British businesses in New York City, including the Village's Tea & Sympathy, are up in arms over a lawsuit preventing them from importing Cadbury eggs and other candies from England.
Nicky Perry, owner of Tea & Sympathy, was shocked when one of her suppliers told her last week that she would no longer be able to order the Cadbury chocolates she grew up eating.
"It's just another thing to make everybody miserable," said Perry, 55. "Why are we having a fight about chocolate? I mean, chocolate!"
The intellectual property lawsuit, brought by American candy company The Hershey Co. against LBB Imports, claims that various British candies are too similar to those manufactured by Hershey's and cannot be sold in the United States.
The orange wrappers on British Toffee Crisp candies are too similar to wrappers on Reese's Peanut Butter Cups, for instance, potentially confusing shoppers, Hershey's claimed in the lawsuit. England's Yorkie chocolate bars should also be forbidden, because they are too similar in name to Hershey's York Peppermint Patties, even though they have different packaging and a different shape, the lawsuit says.
Also, Hershey's holds an exclusive right to produce some other British candies — like Cadbury Creme Eggs — and package them under the same name as the originals, according to the lawsuit.
Most Cadbury eggs in typical American stores are likely produced by Hershey's. British specialty stores seek out imported British versions for authenticity — and because many British transplants, like Perry, believe the original candy recipe is superior.
"You know what’s behind it, right?" Perry fumed, referring to Hershey's lawsuit. "Hershey’s doesn’t want people to eat Cadbury’s, because Cadbury’s is so much better, people aren’t going to be buying their filth."
The recipes used by Hershey's in the United States and by Cadbury in the United Kingdom differ, said Hershey spokesman Jeff Beckman, because Hershey's recipe adheres to American food regulations, which differ from those in the U.K.
Perry said the loss of Cadbury and other British chocolate products won't decimate her business, because she has an eatery in addition to her store. But she is concerned about other British retailers in the city, like the nearby Hudson Street specialty grocer Myers of Keswick.
"With all our rent and the real estate taxes — how do people think we can survive?" Perry said. "I mean, this is going to put everybody out of business, man."
An employee at Myers of Keswick confirmed the West Village shop is negatively impacted by the lawsuit, but declined to say more.

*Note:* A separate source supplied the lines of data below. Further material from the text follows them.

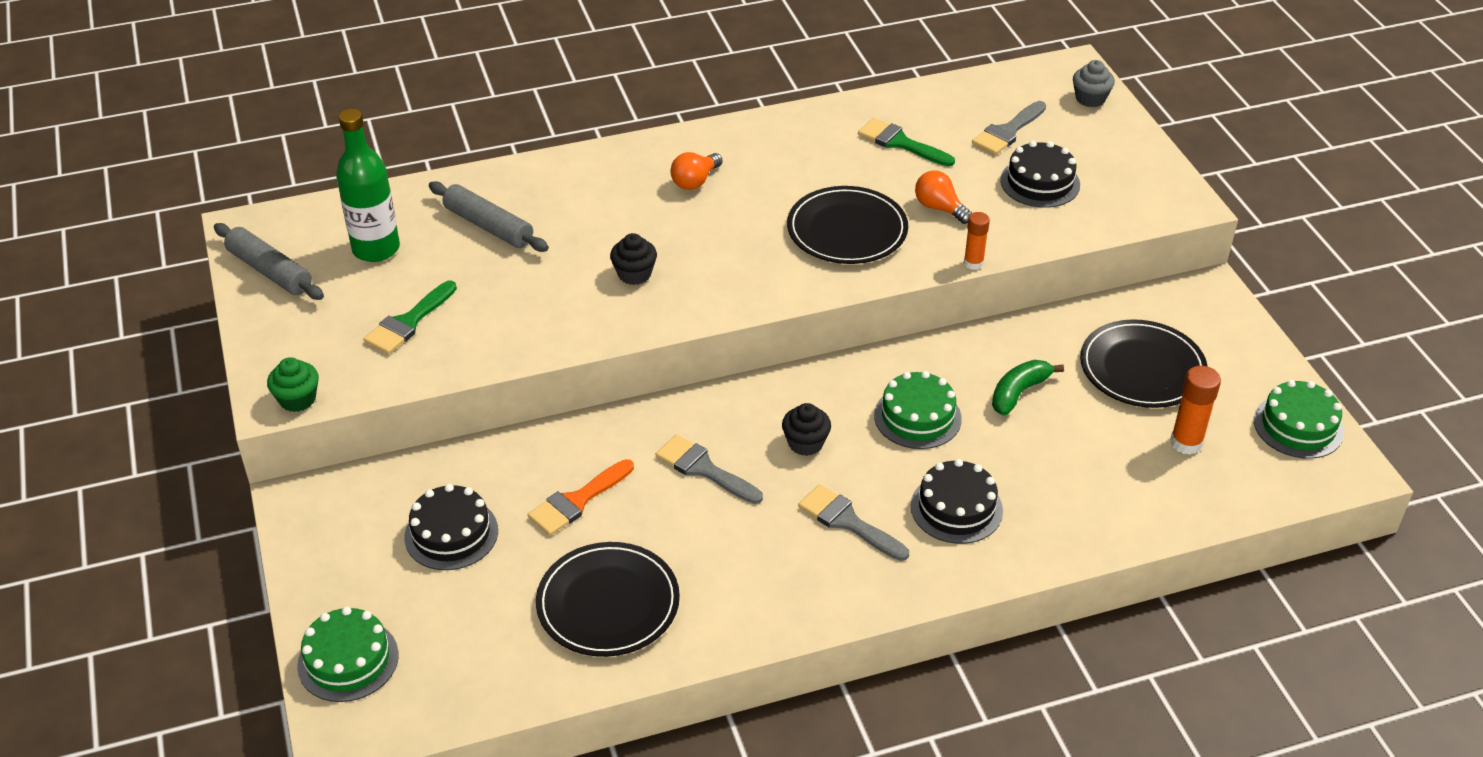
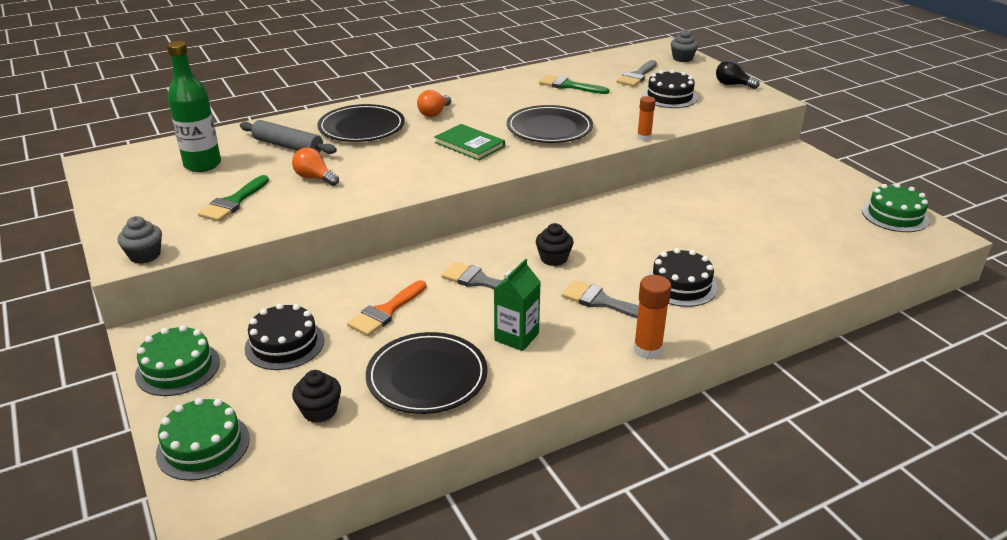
camera: 10 degrees left, 10 degrees down
(270, 271) = (118, 183): grey rolling pin -> none
(297, 399) = (145, 255): green cupcake -> grey cupcake
(634, 274) = (403, 162): black cupcake -> black cupcake (319, 411)
(726, 560) = (516, 337): none -> green carton
(729, 250) = (469, 144): none -> green book
(917, 417) = (630, 236): green cake -> green cake (178, 368)
(939, 208) = (608, 113): orange light bulb -> orange light bulb (315, 178)
(1018, 393) = (696, 216): green banana -> none
(1142, 368) = (773, 195): black plate -> black plate (361, 127)
(1143, 166) = (732, 85): none -> black light bulb
(1186, 443) = (825, 231): orange glue stick -> orange glue stick (647, 350)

A message left for the owner was not immediately returned.
LBB Imports president Nathan Dulley said the company is working out a settlement deal with Hershey's but declined to go into specifics.

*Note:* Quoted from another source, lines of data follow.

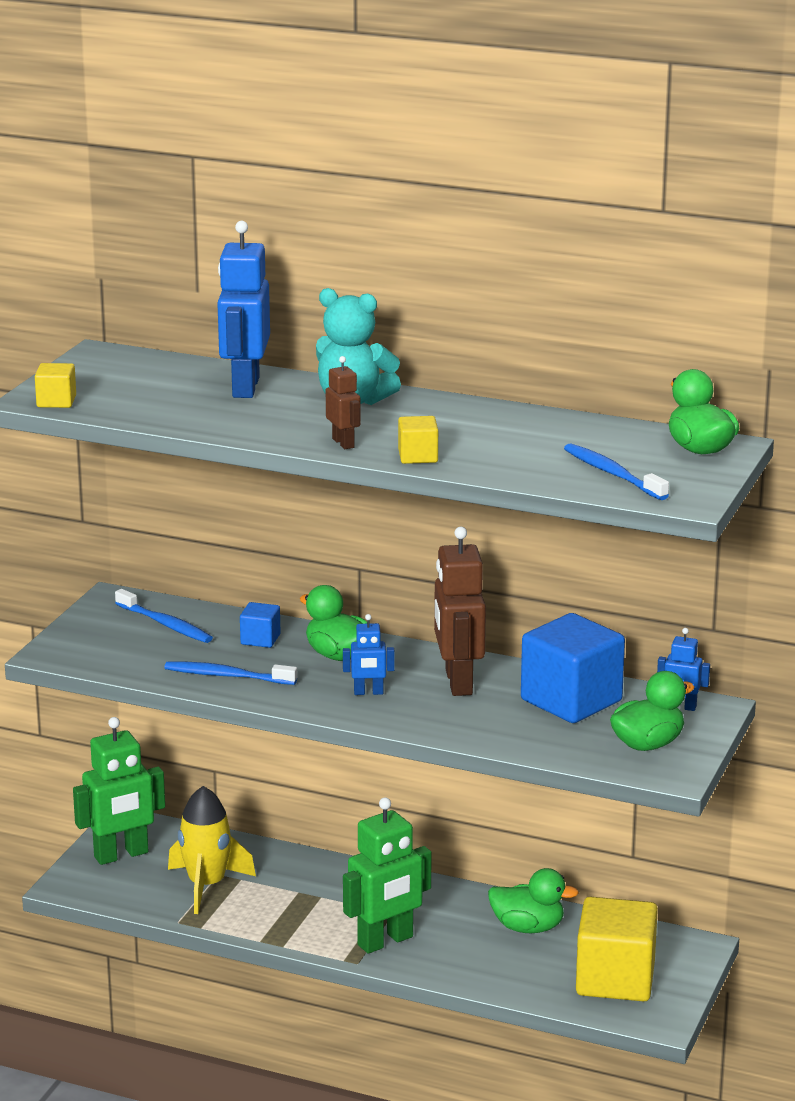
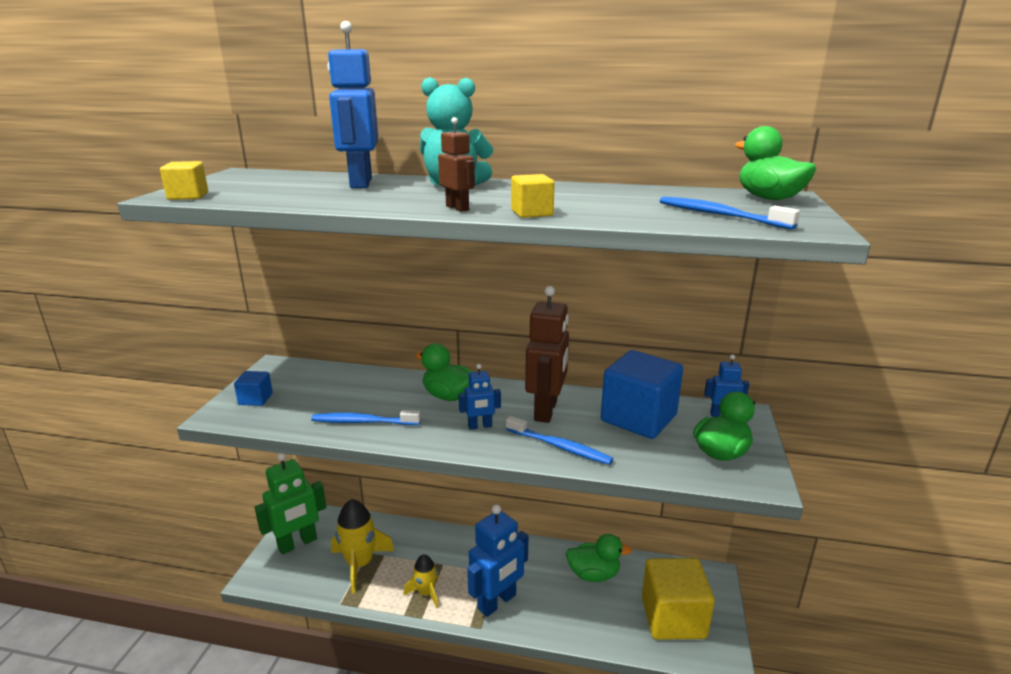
camera: 10 degrees left, 0 degrees up
(165, 624) = (313, 382): blue toothbrush -> blue toothbrush (559, 447)
(260, 639) = (387, 388): blue cube -> blue cube (255, 399)
(293, 923) = (426, 593): none -> yellow rocket
(385, 941) = (497, 602): green robot -> blue robot
(458, 682) = (546, 410): brown robot -> brown robot turned 150 degrees counterclockwise

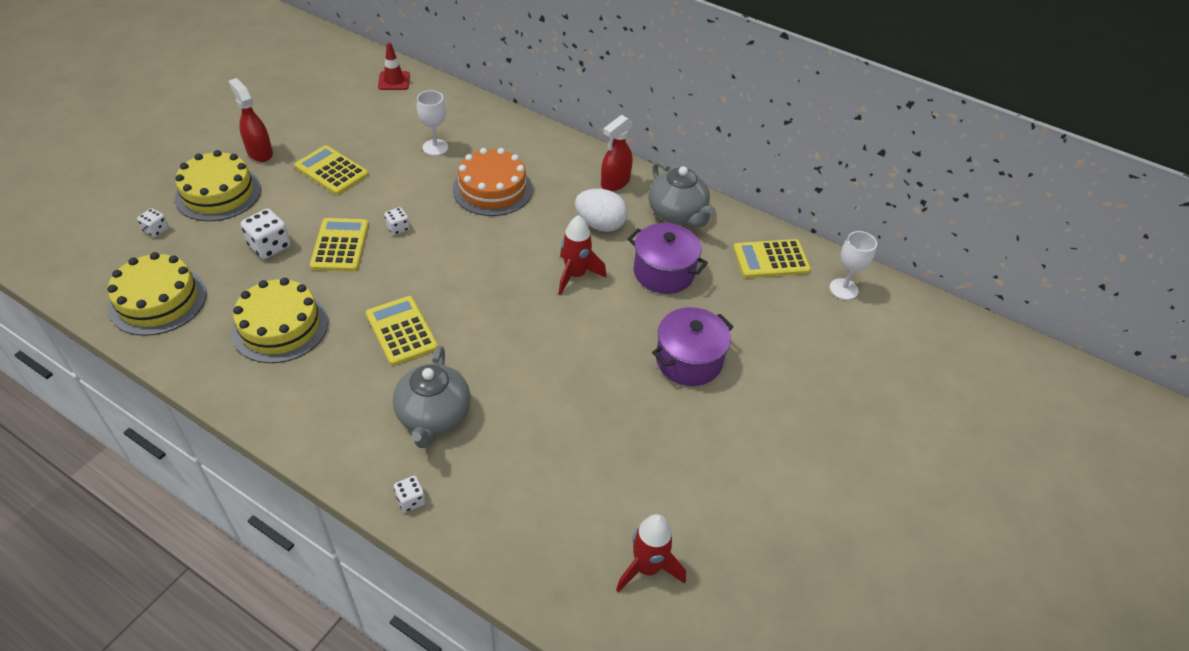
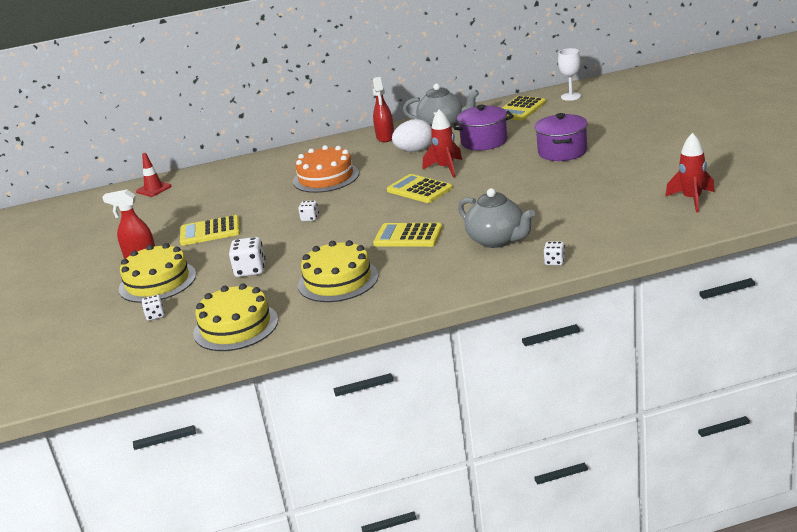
camera: 40 degrees left, 20 degrees down
(340, 245) = (293, 243): yellow calculator -> yellow calculator (419, 190)
(435, 147) = (251, 188): white goblet -> none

Beckman, Hershey's spokesman, said LBB had already agreed to stop importing British Cadbury products as a result of the lawsuit.
"It is important for Hershey to protect its trademark rights and to prevent consumers from being confused or misled when they see a product name or product package that is confusingly similar to a Hershey name or trade dress," Beckman said.
"Hershey has always vigorously protected its brands and will continue to do so whenever we believe that others have infringed on these valuable intellectual assets."